A calamity of this breadth had been envisioned, in recent years, as the result of an overwhelming terrorist assault, not something attributable to nature and coastal erosion, to bridges collapsed by rain, to scores of pumping stations clogged with sludge, to batteries on police radios draining, to Americans looting Americans, to hooligans firing on rescue teams, as if all the notorious hedonism of New Orleans had descended into outright madness.

Twenty-five thousand body bags have arrived in New Orleans. Perhaps, just this once, for the first time in two weeks, the city will have too much of what it needs.

For several horrific days after Katrina hit, there was nothing — no National Guard, no active troops, no FEMA, not even the Red Cross. And before relief efforts were finally co-ordinated, only a small platoon of religious-based volunteers ventured into the city to distribute food and water. In the future, I will be more careful about mocking the overtly faithful and their good deeds.

This country braces itself for the worst now, once numbers can be ascribed to the calamity of Katrina, as if statistics were a more potent gauge of what's transpired than the images and the wailing of these poor, afflicted people. In small doses, U.S. President George W. Bush and others have begun to speak about the human cost of what will likely turn out to be America's greatest loss of life to a natural disaster.

This president, who waited for two days before cutting short his vacation to deal with the inertia of the federal response, did not have his finest hours at a time when leadership was so critically required. With a million hurricane refugees displaced, and cities from neighbouring states reeling under the burden of accommodating the ragtag exiles, Bush could have at least made the gesture, however symbolic, of flinging open the gates to his own vast Texas ranch to show he stood with these dispossessed Americans, just as he stood, four years ago, with the rescue crews who sifted through the debris of the Twin Towers. Instead, despite two visits to the New Orleans area, Bush seemed like he wanted to put "a lot of gone,' as they say down here, between himself and the disgrace of this episode.

This is not how America sees itself — on its knees, in chaos, floundering in an emergency.
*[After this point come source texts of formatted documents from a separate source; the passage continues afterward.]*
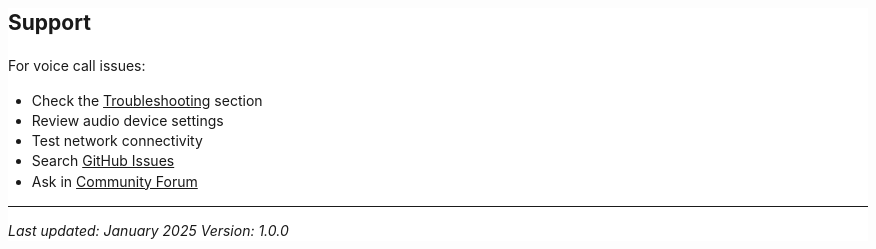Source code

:## Support

For voice call issues:
- Check the [Troubleshooting](#troubleshooting) section
- Review audio device settings
- Test network connectivity
- Search [GitHub Issues](https://github.com/privatus-chat/issues)
- Ask in [Community Forum](https://forum.privatus-chat.org)

---

*Last updated: January 2025*
*Version: 1.0.0*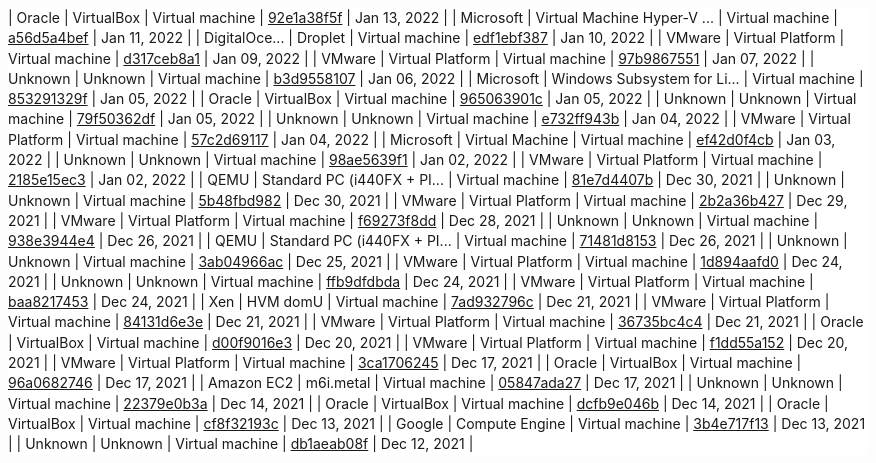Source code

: | Oracle        | VirtualBox                  | Virtual machine | [92e1a38f5f](https://linux-hardware.org/?probe=92e1a38f5f) | Jan 13, 2022 |
| Microsoft     | Virtual Machine Hyper-V ... | Virtual machine | [a56d5a4bef](https://linux-hardware.org/?probe=a56d5a4bef) | Jan 11, 2022 |
| DigitalOce... | Droplet                     | Virtual machine | [edf1ebf387](https://linux-hardware.org/?probe=edf1ebf387) | Jan 10, 2022 |
| VMware        | Virtual Platform            | Virtual machine | [d317ceb8a1](https://linux-hardware.org/?probe=d317ceb8a1) | Jan 09, 2022 |
| VMware        | Virtual Platform            | Virtual machine | [97b9867551](https://linux-hardware.org/?probe=97b9867551) | Jan 07, 2022 |
| Unknown       | Unknown                     | Virtual machine | [b3d9558107](https://linux-hardware.org/?probe=b3d9558107) | Jan 06, 2022 |
| Microsoft     | Windows Subsystem for Li... | Virtual machine | [853291329f](https://linux-hardware.org/?probe=853291329f) | Jan 05, 2022 |
| Oracle        | VirtualBox                  | Virtual machine | [965063901c](https://linux-hardware.org/?probe=965063901c) | Jan 05, 2022 |
| Unknown       | Unknown                     | Virtual machine | [79f50362df](https://linux-hardware.org/?probe=79f50362df) | Jan 05, 2022 |
| Unknown       | Unknown                     | Virtual machine | [e732ff943b](https://linux-hardware.org/?probe=e732ff943b) | Jan 04, 2022 |
| VMware        | Virtual Platform            | Virtual machine | [57c2d69117](https://linux-hardware.org/?probe=57c2d69117) | Jan 04, 2022 |
| Microsoft     | Virtual Machine             | Virtual machine | [ef42d0f4cb](https://linux-hardware.org/?probe=ef42d0f4cb) | Jan 03, 2022 |
| Unknown       | Unknown                     | Virtual machine | [98ae5639f1](https://linux-hardware.org/?probe=98ae5639f1) | Jan 02, 2022 |
| VMware        | Virtual Platform            | Virtual machine | [2185e15ec3](https://linux-hardware.org/?probe=2185e15ec3) | Jan 02, 2022 |
| QEMU          | Standard PC (i440FX + PI... | Virtual machine | [81e7d4407b](https://linux-hardware.org/?probe=81e7d4407b) | Dec 30, 2021 |
| Unknown       | Unknown                     | Virtual machine | [5b48fbd982](https://linux-hardware.org/?probe=5b48fbd982) | Dec 30, 2021 |
| VMware        | Virtual Platform            | Virtual machine | [2b2a36b427](https://linux-hardware.org/?probe=2b2a36b427) | Dec 29, 2021 |
| VMware        | Virtual Platform            | Virtual machine | [f69273f8dd](https://linux-hardware.org/?probe=f69273f8dd) | Dec 28, 2021 |
| Unknown       | Unknown                     | Virtual machine | [938e3944e4](https://linux-hardware.org/?probe=938e3944e4) | Dec 26, 2021 |
| QEMU          | Standard PC (i440FX + PI... | Virtual machine | [71481d8153](https://linux-hardware.org/?probe=71481d8153) | Dec 26, 2021 |
| Unknown       | Unknown                     | Virtual machine | [3ab04966ac](https://linux-hardware.org/?probe=3ab04966ac) | Dec 25, 2021 |
| VMware        | Virtual Platform            | Virtual machine | [1d894aafd0](https://linux-hardware.org/?probe=1d894aafd0) | Dec 24, 2021 |
| Unknown       | Unknown                     | Virtual machine | [ffb9dfdbda](https://linux-hardware.org/?probe=ffb9dfdbda) | Dec 24, 2021 |
| VMware        | Virtual Platform            | Virtual machine | [baa8217453](https://linux-hardware.org/?probe=baa8217453) | Dec 24, 2021 |
| Xen           | HVM domU                    | Virtual machine | [7ad932796c](https://linux-hardware.org/?probe=7ad932796c) | Dec 21, 2021 |
| VMware        | Virtual Platform            | Virtual machine | [84131d6e3e](https://linux-hardware.org/?probe=84131d6e3e) | Dec 21, 2021 |
| VMware        | Virtual Platform            | Virtual machine | [36735bc4c4](https://linux-hardware.org/?probe=36735bc4c4) | Dec 21, 2021 |
| Oracle        | VirtualBox                  | Virtual machine | [d00f9016e3](https://linux-hardware.org/?probe=d00f9016e3) | Dec 20, 2021 |
| VMware        | Virtual Platform            | Virtual machine | [f1dd55a152](https://linux-hardware.org/?probe=f1dd55a152) | Dec 20, 2021 |
| VMware        | Virtual Platform            | Virtual machine | [3ca1706245](https://linux-hardware.org/?probe=3ca1706245) | Dec 17, 2021 |
| Oracle        | VirtualBox                  | Virtual machine | [96a0682746](https://linux-hardware.org/?probe=96a0682746) | Dec 17, 2021 |
| Amazon EC2    | m6i.metal                   | Virtual machine | [05847ada27](https://linux-hardware.org/?probe=05847ada27) | Dec 17, 2021 |
| Unknown       | Unknown                     | Virtual machine | [22379e0b3a](https://linux-hardware.org/?probe=22379e0b3a) | Dec 14, 2021 |
| Oracle        | VirtualBox                  | Virtual machine | [dcfb9e046b](https://linux-hardware.org/?probe=dcfb9e046b) | Dec 14, 2021 |
| Oracle        | VirtualBox                  | Virtual machine | [cf8f32193c](https://linux-hardware.org/?probe=cf8f32193c) | Dec 13, 2021 |
| Google        | Compute Engine              | Virtual machine | [3b4e717f13](https://linux-hardware.org/?probe=3b4e717f13) | Dec 13, 2021 |
| Unknown       | Unknown                     | Virtual machine | [db1aeab08f](https://linux-hardware.org/?probe=db1aeab08f) | Dec 12, 2021 |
This is not how Americans want the rest of the world to see them — inefficient and ignoble, unable to save the lives of children and senior citizens, barely able to control mayhem in the streets of a drowned city, cops turning tail, troops sitting on their duff because they lacked orders to intercede, the governor squabbling with Washington over who would assert authority over the National Guard, tens of thousands of impoverished blacks sleeping and defecating in the streets, reduced to feral creatures, violence and crime following in the wake of the hurricane.

So much moral authority lost in a matter of days by a superpower that aspires to such lofty ideals and a panoramic vision. How can the U.S. impose order in distant and belligerent lands when it can't contain and tidy up a big hurricane's thumping in the Mississippi delta? And, more sordidly even than the finger pointing in Katrina's wake, is the political posturing and partisanship that it has engendered.

The big picture is as murky, as toxic, as the stagnant water that still covers 60 per cent of New Orleans. Here, in the Crescent City, I wonder when a "hurricane'' will ever again refer simply to the tall pink drink served in a souvenir hurricane glass at Pat O'Brien's, a rum concoction part of the iconography of this town.

Randy Newman wrote a song about another hurricane, years back. It's called "Louisiana 1927."

"The river rose all day

"The river rose all night

"Some people got lost in the flood

"Some people got away alright

"The river have busted through clear down to Plaquemines

"Six feet of water in the streets of Evangeline.''


"President Coolidge came down in a railroad train

"With a little fat man with a note pad in his hand

"The President say, `Little fat man isn't it a shame what the river has done

"To this poor crackers' land.'''


"Louisiana, Louisiana

"They're tryin' to wash us away

"They're tryin' to wash us away.''

They'll be writing mournful bluesy songs about Katrina soon.